PC12 cells were obtained from the American Type Culture Collection (Rockville, MD, USA) and treated as previously described²⁸. The cells were seeded onto 96-well culture plates at a density of 2 × 10⁴ cells/well, cultured in serum-free medium and incubated for 24 h in the presence or absence of MPP⁺ (500 µmol/L) and test compounds. Cell viability was measured using a CellTiter 96 AQueous One Solution Cell Proliferation Assay (Promega, Madison, WI, USA).

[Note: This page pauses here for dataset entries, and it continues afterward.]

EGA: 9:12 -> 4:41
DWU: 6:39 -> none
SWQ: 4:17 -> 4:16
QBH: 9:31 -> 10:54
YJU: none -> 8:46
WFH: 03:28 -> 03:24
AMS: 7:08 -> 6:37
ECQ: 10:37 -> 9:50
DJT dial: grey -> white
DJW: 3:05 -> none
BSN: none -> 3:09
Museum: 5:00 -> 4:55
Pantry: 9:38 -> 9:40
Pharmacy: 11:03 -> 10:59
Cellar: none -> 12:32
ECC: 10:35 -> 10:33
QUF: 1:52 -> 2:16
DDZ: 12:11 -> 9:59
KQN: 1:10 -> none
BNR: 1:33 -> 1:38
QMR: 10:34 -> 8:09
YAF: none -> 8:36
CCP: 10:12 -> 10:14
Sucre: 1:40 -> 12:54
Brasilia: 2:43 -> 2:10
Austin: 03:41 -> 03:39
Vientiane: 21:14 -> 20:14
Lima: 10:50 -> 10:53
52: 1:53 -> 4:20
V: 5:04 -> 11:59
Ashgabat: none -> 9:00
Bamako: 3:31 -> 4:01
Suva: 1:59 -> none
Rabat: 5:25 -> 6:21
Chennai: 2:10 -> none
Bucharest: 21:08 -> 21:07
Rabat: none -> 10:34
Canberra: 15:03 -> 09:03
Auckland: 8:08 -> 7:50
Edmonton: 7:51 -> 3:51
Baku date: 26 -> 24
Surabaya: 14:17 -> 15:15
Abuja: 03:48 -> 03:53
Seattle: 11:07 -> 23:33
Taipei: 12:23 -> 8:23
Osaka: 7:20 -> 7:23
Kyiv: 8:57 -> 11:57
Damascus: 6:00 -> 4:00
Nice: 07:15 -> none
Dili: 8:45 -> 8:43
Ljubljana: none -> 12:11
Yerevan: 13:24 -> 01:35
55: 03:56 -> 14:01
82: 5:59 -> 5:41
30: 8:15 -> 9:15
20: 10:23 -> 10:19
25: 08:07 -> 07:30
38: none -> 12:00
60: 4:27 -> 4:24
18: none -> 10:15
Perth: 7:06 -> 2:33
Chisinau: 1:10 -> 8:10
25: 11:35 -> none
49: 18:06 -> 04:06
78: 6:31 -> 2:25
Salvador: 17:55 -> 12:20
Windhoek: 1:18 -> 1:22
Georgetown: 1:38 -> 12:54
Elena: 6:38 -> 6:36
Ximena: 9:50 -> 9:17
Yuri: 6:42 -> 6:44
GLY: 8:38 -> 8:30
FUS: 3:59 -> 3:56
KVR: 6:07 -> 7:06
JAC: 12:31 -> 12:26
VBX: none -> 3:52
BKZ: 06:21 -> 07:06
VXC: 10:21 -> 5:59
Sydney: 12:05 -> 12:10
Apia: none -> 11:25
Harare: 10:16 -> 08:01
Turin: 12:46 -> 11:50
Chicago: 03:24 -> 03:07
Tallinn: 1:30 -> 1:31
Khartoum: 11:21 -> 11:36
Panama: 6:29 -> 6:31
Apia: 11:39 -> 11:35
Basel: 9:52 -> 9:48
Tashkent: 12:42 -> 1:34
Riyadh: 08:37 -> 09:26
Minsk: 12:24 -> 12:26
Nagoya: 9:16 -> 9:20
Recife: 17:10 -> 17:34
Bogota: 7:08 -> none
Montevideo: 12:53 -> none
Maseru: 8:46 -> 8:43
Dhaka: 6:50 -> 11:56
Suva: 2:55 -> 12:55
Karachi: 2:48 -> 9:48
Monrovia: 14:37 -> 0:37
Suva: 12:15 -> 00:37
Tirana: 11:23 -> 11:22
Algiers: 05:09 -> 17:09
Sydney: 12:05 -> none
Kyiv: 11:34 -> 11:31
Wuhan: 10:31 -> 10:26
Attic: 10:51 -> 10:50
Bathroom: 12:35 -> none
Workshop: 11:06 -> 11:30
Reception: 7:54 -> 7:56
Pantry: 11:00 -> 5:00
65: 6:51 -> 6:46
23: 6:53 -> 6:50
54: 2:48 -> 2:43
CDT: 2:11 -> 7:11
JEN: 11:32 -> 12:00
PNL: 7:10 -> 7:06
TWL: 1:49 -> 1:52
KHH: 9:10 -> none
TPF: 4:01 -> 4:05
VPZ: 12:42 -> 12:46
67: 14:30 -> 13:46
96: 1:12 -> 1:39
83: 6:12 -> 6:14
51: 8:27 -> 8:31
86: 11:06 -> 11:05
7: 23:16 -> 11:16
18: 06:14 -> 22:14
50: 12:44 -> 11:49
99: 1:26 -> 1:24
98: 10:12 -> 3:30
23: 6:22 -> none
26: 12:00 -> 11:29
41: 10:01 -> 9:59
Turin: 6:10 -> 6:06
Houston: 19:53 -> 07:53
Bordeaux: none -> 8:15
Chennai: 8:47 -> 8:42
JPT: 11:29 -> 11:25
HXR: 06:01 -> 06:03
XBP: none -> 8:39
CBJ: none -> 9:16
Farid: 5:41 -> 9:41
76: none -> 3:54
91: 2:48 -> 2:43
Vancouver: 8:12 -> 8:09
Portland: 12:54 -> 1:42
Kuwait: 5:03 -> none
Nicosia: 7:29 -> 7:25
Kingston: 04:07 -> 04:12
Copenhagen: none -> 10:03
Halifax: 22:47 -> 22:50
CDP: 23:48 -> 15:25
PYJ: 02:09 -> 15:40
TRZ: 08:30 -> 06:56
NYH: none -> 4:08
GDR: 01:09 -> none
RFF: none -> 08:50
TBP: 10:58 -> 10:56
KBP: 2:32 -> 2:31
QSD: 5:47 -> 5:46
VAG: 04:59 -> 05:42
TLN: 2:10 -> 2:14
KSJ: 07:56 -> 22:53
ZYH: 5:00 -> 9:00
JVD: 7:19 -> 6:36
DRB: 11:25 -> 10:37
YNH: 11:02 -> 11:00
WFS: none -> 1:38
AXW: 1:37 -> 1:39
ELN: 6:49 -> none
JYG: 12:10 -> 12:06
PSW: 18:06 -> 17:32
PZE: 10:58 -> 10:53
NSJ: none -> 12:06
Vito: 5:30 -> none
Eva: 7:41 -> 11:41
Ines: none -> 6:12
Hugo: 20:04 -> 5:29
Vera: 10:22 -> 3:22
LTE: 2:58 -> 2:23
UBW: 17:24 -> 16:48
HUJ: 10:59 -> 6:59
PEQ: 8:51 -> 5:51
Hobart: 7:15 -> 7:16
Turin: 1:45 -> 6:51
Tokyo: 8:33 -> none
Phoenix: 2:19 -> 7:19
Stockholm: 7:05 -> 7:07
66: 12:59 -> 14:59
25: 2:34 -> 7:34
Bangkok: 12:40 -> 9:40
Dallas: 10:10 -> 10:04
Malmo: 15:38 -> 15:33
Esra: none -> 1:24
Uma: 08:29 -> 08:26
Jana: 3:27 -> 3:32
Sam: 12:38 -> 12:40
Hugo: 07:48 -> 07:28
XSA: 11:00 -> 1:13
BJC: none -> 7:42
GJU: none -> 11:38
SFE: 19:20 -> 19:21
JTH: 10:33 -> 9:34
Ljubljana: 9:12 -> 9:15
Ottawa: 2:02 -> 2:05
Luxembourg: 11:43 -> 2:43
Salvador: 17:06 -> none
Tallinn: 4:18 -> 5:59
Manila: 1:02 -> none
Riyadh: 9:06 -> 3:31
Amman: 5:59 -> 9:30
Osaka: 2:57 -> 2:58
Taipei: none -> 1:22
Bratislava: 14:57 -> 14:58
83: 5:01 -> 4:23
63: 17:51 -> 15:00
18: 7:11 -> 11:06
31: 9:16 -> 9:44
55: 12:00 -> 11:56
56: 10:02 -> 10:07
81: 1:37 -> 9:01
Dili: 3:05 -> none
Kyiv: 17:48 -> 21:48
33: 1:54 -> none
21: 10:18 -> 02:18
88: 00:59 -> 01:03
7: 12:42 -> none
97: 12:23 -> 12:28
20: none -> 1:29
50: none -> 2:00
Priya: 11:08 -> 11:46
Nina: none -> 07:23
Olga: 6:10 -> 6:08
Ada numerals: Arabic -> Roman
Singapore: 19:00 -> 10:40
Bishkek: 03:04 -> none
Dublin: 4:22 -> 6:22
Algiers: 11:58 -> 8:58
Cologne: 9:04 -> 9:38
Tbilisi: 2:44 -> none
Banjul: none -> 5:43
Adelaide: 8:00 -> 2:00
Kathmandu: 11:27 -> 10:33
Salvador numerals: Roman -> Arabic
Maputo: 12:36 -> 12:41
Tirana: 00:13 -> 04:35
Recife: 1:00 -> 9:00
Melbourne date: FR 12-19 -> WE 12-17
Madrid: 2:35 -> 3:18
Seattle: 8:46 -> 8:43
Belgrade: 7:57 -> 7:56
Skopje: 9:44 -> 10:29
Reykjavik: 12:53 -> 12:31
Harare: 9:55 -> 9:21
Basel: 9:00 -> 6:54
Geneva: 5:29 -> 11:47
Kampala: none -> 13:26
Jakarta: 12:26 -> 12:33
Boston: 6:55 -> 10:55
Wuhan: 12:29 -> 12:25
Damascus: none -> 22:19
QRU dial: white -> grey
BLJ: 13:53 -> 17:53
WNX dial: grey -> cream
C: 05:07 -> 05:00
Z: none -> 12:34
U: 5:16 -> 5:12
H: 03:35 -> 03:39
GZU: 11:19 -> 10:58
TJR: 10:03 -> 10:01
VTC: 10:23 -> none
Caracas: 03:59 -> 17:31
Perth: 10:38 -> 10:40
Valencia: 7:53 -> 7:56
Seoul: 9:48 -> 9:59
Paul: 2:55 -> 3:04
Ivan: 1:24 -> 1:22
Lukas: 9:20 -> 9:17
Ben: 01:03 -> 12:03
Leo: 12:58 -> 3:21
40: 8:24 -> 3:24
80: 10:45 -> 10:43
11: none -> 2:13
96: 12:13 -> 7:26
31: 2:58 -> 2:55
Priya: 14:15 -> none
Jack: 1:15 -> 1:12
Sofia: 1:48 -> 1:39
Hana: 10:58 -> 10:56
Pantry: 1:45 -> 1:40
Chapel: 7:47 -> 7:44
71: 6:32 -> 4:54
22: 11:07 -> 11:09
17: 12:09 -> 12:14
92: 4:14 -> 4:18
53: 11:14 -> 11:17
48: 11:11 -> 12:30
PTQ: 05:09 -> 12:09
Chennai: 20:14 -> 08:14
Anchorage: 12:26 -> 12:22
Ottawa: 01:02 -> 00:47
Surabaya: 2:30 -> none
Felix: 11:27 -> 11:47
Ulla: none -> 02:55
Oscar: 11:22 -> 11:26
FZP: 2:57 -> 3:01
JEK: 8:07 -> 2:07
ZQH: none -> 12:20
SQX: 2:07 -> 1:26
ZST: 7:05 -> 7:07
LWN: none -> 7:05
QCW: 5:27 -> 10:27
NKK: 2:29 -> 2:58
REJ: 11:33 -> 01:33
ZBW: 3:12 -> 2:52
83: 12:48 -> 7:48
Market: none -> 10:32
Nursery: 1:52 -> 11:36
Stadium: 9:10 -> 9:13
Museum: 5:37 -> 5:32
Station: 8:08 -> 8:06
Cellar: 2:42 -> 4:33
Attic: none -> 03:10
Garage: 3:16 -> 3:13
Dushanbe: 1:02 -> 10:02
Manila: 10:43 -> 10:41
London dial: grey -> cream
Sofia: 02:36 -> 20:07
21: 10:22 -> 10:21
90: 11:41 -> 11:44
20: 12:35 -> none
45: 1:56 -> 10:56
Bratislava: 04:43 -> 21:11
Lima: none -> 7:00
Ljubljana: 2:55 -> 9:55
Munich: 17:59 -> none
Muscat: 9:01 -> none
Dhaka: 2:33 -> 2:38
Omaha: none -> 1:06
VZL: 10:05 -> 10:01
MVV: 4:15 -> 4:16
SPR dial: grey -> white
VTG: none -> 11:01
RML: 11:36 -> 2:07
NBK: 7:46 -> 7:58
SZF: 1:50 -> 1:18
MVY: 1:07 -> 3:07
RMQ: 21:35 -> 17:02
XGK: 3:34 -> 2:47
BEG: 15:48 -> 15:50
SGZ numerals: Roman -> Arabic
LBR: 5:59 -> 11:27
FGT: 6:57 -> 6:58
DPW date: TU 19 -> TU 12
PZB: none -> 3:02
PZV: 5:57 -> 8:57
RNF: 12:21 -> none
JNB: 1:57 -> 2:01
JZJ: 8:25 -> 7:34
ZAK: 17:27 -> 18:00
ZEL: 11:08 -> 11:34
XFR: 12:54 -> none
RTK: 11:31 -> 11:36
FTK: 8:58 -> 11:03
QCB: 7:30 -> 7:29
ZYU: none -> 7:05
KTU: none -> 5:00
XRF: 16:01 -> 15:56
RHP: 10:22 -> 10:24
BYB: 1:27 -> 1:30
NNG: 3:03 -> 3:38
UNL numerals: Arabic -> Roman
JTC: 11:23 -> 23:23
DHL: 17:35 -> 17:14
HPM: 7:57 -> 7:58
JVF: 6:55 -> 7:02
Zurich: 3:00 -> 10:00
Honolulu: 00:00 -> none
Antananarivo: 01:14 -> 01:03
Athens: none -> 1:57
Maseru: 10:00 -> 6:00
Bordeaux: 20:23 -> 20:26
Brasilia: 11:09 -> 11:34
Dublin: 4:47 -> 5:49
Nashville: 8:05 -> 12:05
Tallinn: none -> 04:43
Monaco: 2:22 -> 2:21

4.7. Acetylcholinesterase inhibition assays

Two assays were performed to test for anti-acetylcholinesterase activity. The TLC-autobiographic assay was performed according to the modified Marston׳s method29, 30. For detection, Fast Blue B salt solution was sprayed onto the TLC plate to give a purple coloration. Acetylcholinesterase inhibitors produced white spots on the purple background. A microplate assay was also adopted from the Ellman׳s method³¹. Enzyme inhibition was expressed as pIC₅₀ (negative logarithms of molar concentrations of inhibitor required to decrease acetylcholinesterase activity by 50%). The percent of inhibition was calculated relative to a blank.